Questions
[A] Copy the part of the extension ring forum thread starting at "As long as the screws" and ending at "do you say?".
[B] In the extension ring forum thread, how far does RIVETER say the conductors should be able to pull out for service?
[C] Carry the extension ring forum thread forward from its last post.

# Anybody see the extension rings?



## RIVETER (Sep 26, 2009)

zac said:


> I saw this on a site and thought I would post it. I thought the most you could use was 3. It least there is no need for an offset!


Why would you think that that may not be correct?


----------



## zac (May 11, 2009)

I guess an old wives tale. I see that 480 already posted this picture.


----------



## Awg-Dawg (Jan 23, 2007)

zac said:


> I guess an old wives tale.


 
Its not how many are there.

If you look, you can see that they are installed facing each other.

There is no way to access the wiring.


----------



## zac (May 11, 2009)

Awg-Dawg said:


> Its not how many are there.
> 
> If you look, you can see that they are installed facing each other.
> 
> There is no way to access the wiring.


I see that. If it's an extension ring it will have a 2 gang opening for access. They must of used longer 832's to connect the extension rings.


----------



## RIVETER (Sep 26, 2009)

Can't seem to get through. Does anyone think that that many extension rings is legal?


----------



## zac (May 11, 2009)

Apparently it is.


----------



## RIVETER (Sep 26, 2009)

zac said:


> Apparently it is.


Do you agree with apparently?


----------



## zac (May 11, 2009)

I didn't see any code references condemning it, outside of grounding or 1/4 gaps.


----------



## RIVETER (Sep 26, 2009)

zac said:


> I didn't see any code references condemning it, outside of grounding or 1/4 gaps.


As long as the screws are tight I don't see anything inherently wrong with it either. As long as the conductors are long enough to pull out at least 6 inches to service. What do you say?


----------



## papaotis (Jun 8, 2013)

havent found it in the e-bible yet, but pretty sure it wouldnt pass most inspectors:whistling2:


----------



## zac (May 11, 2009)

I would make it work if need be that is for sure!


----------



## Awg-Dawg (Jan 23, 2007)

RIVETER said:


> As long as the conductors are long enough to pull out at least 6 inches to service.


 I would say its 3 inches.

Dataset

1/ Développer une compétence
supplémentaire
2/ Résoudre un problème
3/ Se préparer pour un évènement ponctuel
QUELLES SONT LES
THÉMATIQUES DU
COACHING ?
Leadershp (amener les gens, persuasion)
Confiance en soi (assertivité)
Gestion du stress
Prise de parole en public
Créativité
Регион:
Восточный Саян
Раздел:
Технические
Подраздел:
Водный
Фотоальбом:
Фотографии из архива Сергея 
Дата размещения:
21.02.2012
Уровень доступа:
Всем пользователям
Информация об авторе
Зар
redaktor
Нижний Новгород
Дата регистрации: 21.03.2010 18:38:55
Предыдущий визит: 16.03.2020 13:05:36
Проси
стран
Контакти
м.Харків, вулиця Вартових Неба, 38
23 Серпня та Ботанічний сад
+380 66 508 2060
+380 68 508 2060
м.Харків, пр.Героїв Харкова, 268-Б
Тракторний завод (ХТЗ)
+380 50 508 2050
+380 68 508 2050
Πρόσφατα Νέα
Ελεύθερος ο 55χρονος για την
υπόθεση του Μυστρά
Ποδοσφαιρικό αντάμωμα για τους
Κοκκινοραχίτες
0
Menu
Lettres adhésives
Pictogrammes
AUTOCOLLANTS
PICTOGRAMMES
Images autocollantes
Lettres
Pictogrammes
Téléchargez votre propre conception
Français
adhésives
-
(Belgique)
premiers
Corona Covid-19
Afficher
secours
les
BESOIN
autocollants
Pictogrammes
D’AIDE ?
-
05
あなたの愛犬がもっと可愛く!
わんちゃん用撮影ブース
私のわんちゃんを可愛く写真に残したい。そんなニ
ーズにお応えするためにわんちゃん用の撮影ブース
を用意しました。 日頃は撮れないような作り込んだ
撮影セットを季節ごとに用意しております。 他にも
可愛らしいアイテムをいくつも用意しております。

Written responses
[A]
As long as the screws are tight I don't see anything inherently wrong with it either. As long as the conductors are long enough to pull out at least 6 inches to service. What do you say?

[B] At least 6 inches.

[C]
* 
300.14 Length of Free Conductors at Outlets, Junctions,​ and Switch Points.​*​​​​At least 150 mm (6 in.) of free​
conductor, measured from the point in the box where it​ emerges from its raceway or cable sheath, shall be left at each​ outlet, junction, and switch point for splices or the connection​ of luminaires or devices. Where the opening to an outlet, junction,​ or switch point is less than 200 mm (8 in.) in any dimension,​ each conductor shall be long enough to extend at least​ 75 mm (3 in.) outside the opening.​


----------



## Shock-Therapy (Oct 4, 2013)

The guy who assembled that has skill and determination among other qualities. :blink:


----------



## Pete m. (Nov 19, 2011)

Although ugly, if installed properly (and according to the UL White Book this means attached to a properly secured flush or surface mounted box) there is no limit to the number of extension rings allowed as long as compliance with the code section Awg-Dawg mentioned is maintained.

Pete


----------



## retiredsparktech (Mar 8, 2011)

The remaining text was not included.